• [Problem to work on] Pictures do not belong in your copy. Repeat all the other data exactly.

• [Material provided]
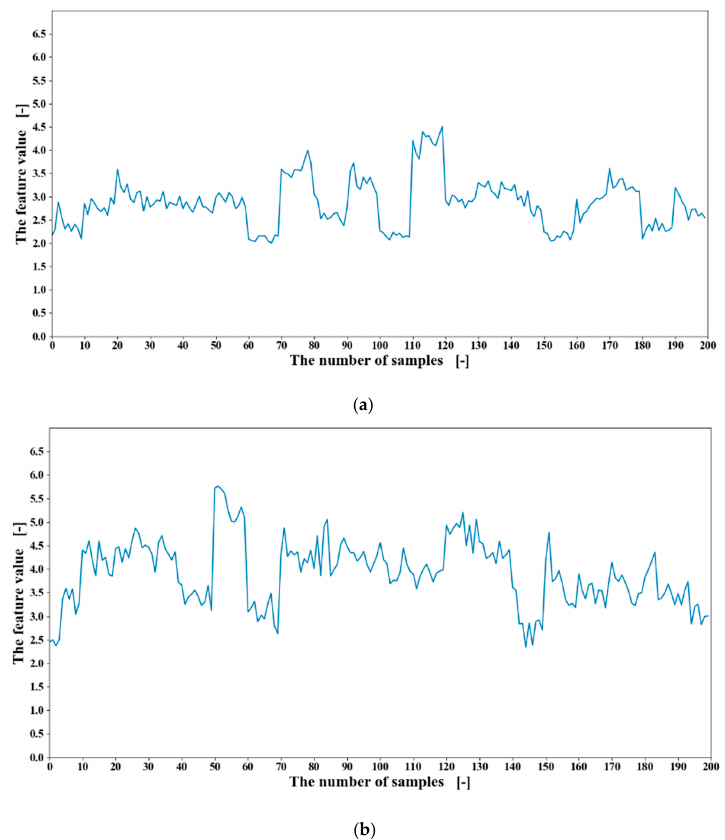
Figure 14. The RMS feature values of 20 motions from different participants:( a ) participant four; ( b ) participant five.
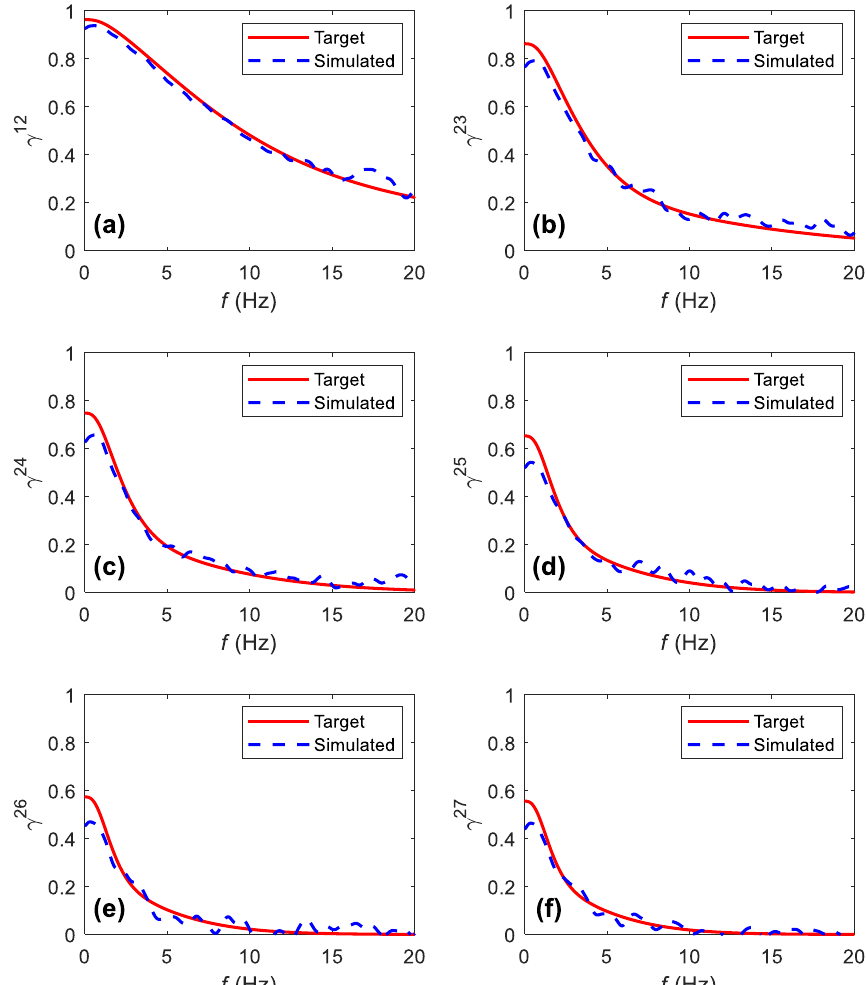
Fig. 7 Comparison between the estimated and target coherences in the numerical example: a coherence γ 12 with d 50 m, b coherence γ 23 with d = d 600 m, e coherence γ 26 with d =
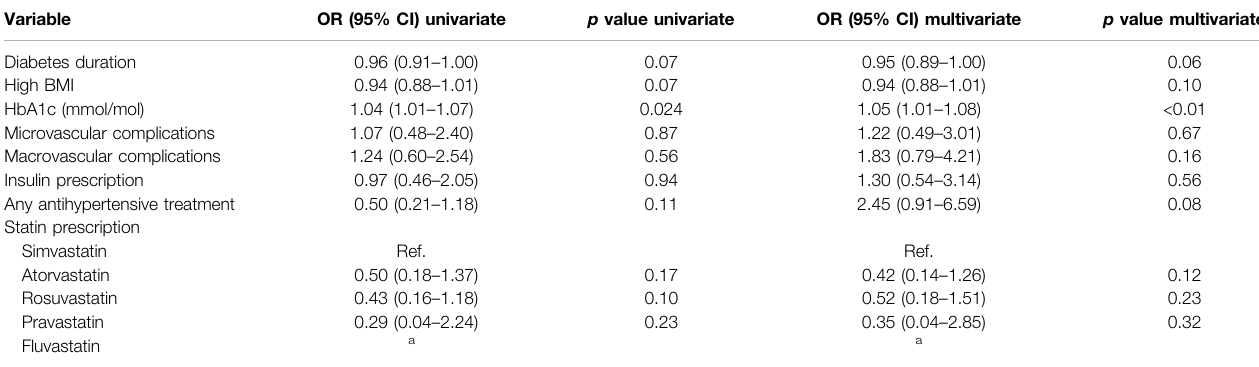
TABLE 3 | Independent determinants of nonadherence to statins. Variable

• [Your response]
Figure 14. The RMS feature values of 20 motions from different participants:( a ) participant four; ( b ) participant five.
Fig. 7 Comparison between the estimated and target coherences in the numerical example: a coherence γ 12 with d 50 m, b coherence γ 23 with d = d 600 m, e coherence γ 26 with d =
TABLE 3 | Independent determinants of nonadherence to statins. Variable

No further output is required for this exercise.